**Passage extrait**
:::
DECRYPTAGE. Recycler ses ex-ennemis pour optimiser sa puissance et son influence : un cas pratique décrypté par Eric Branca

Posté le samedi 22 janvier 2022
DECRYPTAGE. Recycler ses ex-ennemis pour optimiser sa puissance et son influence : un cas pratique décrypté par Eric Branca

1945. Sur les ruines d'une Europe martyrisée, services occidentaux et soviétiques se livrent une guerre de vitesse pour récupérer les ex-élites techniques du III° Reich, les "blanchir" et utiliser leurs compétences dans une Guerre froide alors naissante. Les industries spatiales américaine comme soviétique en seront la preuve bien concrète, les programmes Spoutnik ou Apollo étant pilotés par d'ex-ingénieurs de la SS ! C'est cette course à la puissance et à l'influence - et l'organisation des réseaux qui s'y rapportent - que décrit minutieusement l'historien et journaliste Eric Branca dans son dernier opus Le roman des damnés – Ces nazis au service des vainqueurs après 1945 (Perrin, 2021).

Dans l'entretien qu'il a accordé à Bruno Racouchot, directeur de Comes Communication, Eric Branca poursuit l'analyse méticuleuse qu'il avait livrée avec L'ami américain, Washington contre de Gaulle (2017, qui ressort en poche, chez Tempus/Perrin, le 24 avril).
Pragmatisme et efficacité obligent, la quête effrénée vers la puissance et les exigences des affrontements géopolitiques présupposent de puissants leviers d'influence, d'ordre technique certes, mais aussi communicationnel, juridique et surtout politique.

 

B.R.
La récupération de certaines élites ennemies
par le pouvoir vainqueur à l'issue d'une guerre est aussi vieille que le monde. Dans votre Roman des damnés ( Perrin, 2021), le process prend une ampleur particulière, les enjeux géostratégiques étant désormais à l'échelle mondiale.
:::
**Données fournies**

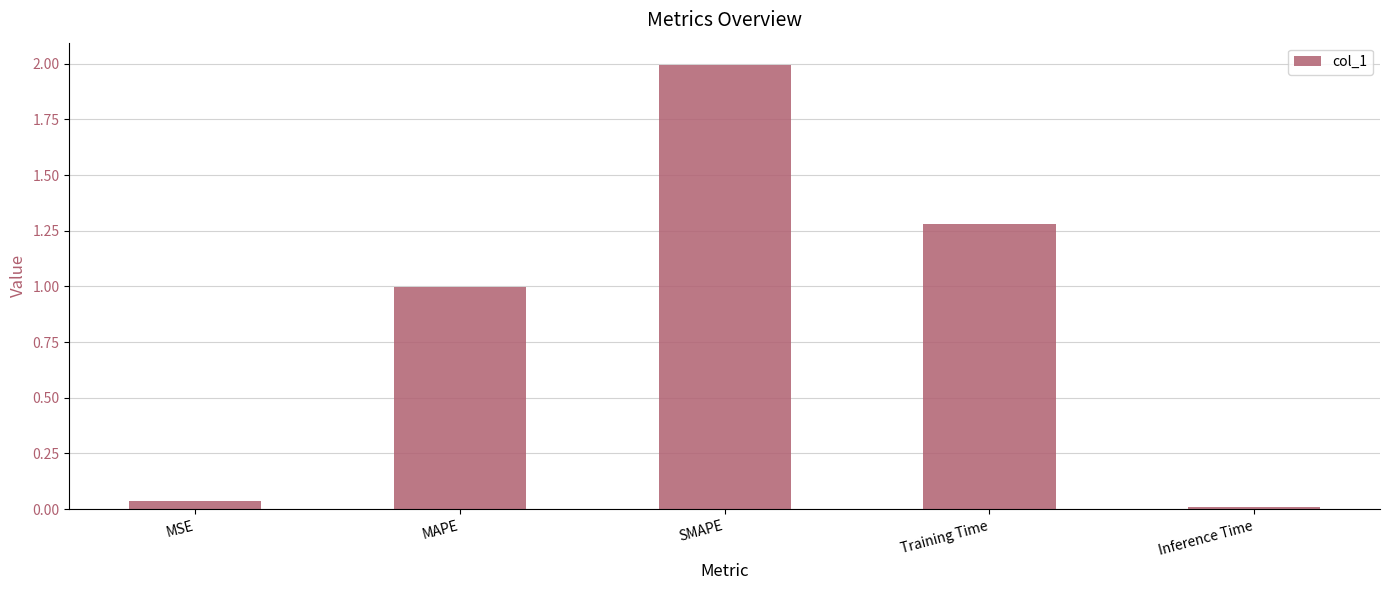

How many series are shown in this chart?

1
:::
**Consignes de l'exercice**
1. D'après l'article sur Eric Branca, qui dirige Comes Communication ?
2. Relevez tous les ordres de leviers d'influence que l'article sur Eric Branca énumère.
3. Poursuivez la rédaction de l'article sur Eric Branca à partir de sa dernière phrase.
Le matériel provient d'une source distincte de l'article sur Eric Branca.

**Réponses de l'exercice**
1. Bruno Racouchot dirige Comes Communication.

2. Technique, communicationnel, juridique et politique.

3.
Considérez-vous qu'une
telle démarche constitue un facteur-clé des opérations d'influence qu'entend mener un pays ? Et que, si elle peut paraître contraire à la "morale", elle se révèle être somme toute normale considérée sous l'angle de la puissance et de la "raison d'État" ?


E.B.

Entièrement d’accord : le recyclage des vaincus est un phénomène aussi ancien que l’émergence des États, donc des rapports de force géopolitiques. Dans l’Antiquité, le cas le plus frappant est celui d'esclaves grecs importés en Italie à partir du III° siècle av. JC (le plus souvent des précepteurs), lesquels contribuèrent rapidement à l’hellénisation du monde romain. D’où le célèbre vers d’Horace « Graecia capta ferum victorem cepit et artes / Intulit agresti Latio. » (« La Grèce conquise a conquis son rude vainqueur et a apporté les arts au Latium rustique »).

Mais attention à ne pas se méprendre sur le mot artes qu’on traduit trop souvent par "arts" au sens étroit, mais qui signifie aussi et surtout connaissance au sens large, comme d’ailleurs le vocable grec téchnè. Bref, on est déjà là dans un phénomène classique de captation du savoir pour renforcer son pouvoir, même si, en l’espèce, l’opération débouche in fine sur la soumission culturelle du vainqueur à l’élite grecque vaincue militairement.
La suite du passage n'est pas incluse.